Love it. Keep it up! I hope you're not lonely. It sounds like you're intigrating well, and breaking down some western misconceptions. You're headed in the right direction. Very thoughful, well written and informative post.

We're cheering you on from the N.O.,

Anonymous said...

Hi Chad,

I love reading your blogs. Congrats on your Lozi and keep writing about every detail. I admire your courage and drive. Take care.

Sarah Pooler

Jean-Luc said...

Yo chaddy... :-)

i can see "everything's under control"! I was just wondering where was your helmet ?!? :-)

see ya


Dan said...

Hey Chad,

It is super amazing to hear your stories from Zambia. There is a very subtle feeling that I got while in Zambia that combines excitement, fascination, simple comfort... You writing captures that beautifully. I am reminded of how different life is in the village, and yet how understandable and logical it is as well. On the surface it's so exotic, but deeper down it feels like home.
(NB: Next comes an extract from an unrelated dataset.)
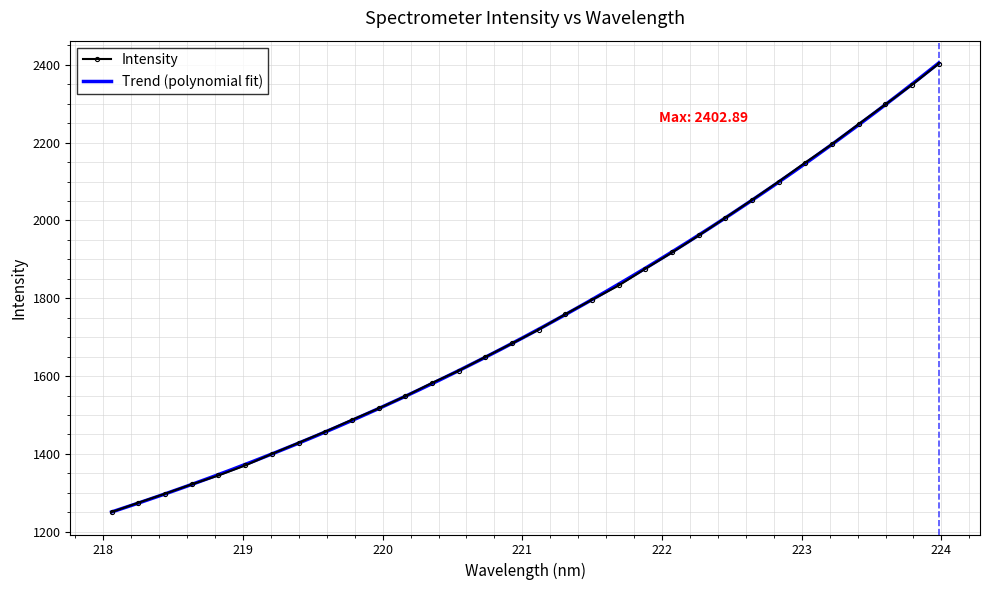

True or false: Intensity has more than 2 interior local peaks.

False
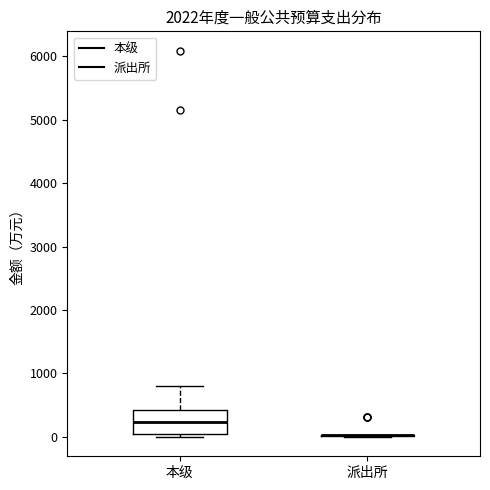

Comparing the boxes themselves (not the whiskers), which one is the tallest?

本级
I have been struggling to put my experiences into context and find out what they mean to me. Your post has helped me remember some of the things I had forgotten. Thank-you

Heather said...

Wow, awesome pics and awesome stories. Thanks for keeping us in the loop, I really appreciate it.

Heather MacKenzie
UofA Chapter

Gillian said...

Hello Chad!

Wow... reading your blog makes me more excited about development. Glad to hear that you're doing well. Keep up the great work. You have some awesome pictures. I especially like the gym!
You're an amazing dude.

Take care,
Gill Langor
(from MUN... in case you don't remember me)

Anonymous said...

hi chad, interesting blog, i m planning to go to kalabo zambia soon. (coming dec. 2006) i m from panama, and i m studying in argentina. so it would be nice to keep in touch... my mail is

Anonymous said...


Love reading your updates, keep them coming...June says hello, she misses you and is wondering when you'll be stopping in London again. I've been working on my Nigerian accent but apparently it'll never be as good as yours!

Take care and keep up the good work,


Cathie M said...

Dear Chad, you are totally amazing..we heard your comments about your grandpa when we travelled in to Saskatoon from N.B for the funeral yesterday afternoon too are so inspirational!!!!!Your Mom and Dad and grandma and everyone else that knows you I'm sure are very proud of you....Your Mom, auntie and uncle did a wonderful eulogy and hearing your words was a perfect ending.....take care, Cathie Migneault

Anonymous said...

Hi Chad

Am Zambian living abroad...Its interesting and amazing to see what you are doing out there..keep up the good work, its takes some one with love in their heart to do what you are doing..keep up the good work! you are an inspiration.

All the best

Mike Amoroso said...

Hi Chad, you don't know me, but I came accross your Blog and I'm very impressed and intriuged with your living in Zambia and the experiences you're having. I have been to Zambia with Habitat For Humanity in Mufumbwe, and I'm going again to Kaoma this June. The best experiences on these trips for me are to immerse myself in the culture and leave my life behind so that I can truely understand the Zambian way of life. I have started a Non-Profit to help communities in Zambia, and I hope to retrun for a few weeks every year. Respect to you, you're living my dream!
-Mike Amoroso

Anonymous said...

Awesome. I am a proud Lozi living away from beautiful Barotseland. It's an amazing place. Miss life there, can't wait to visit.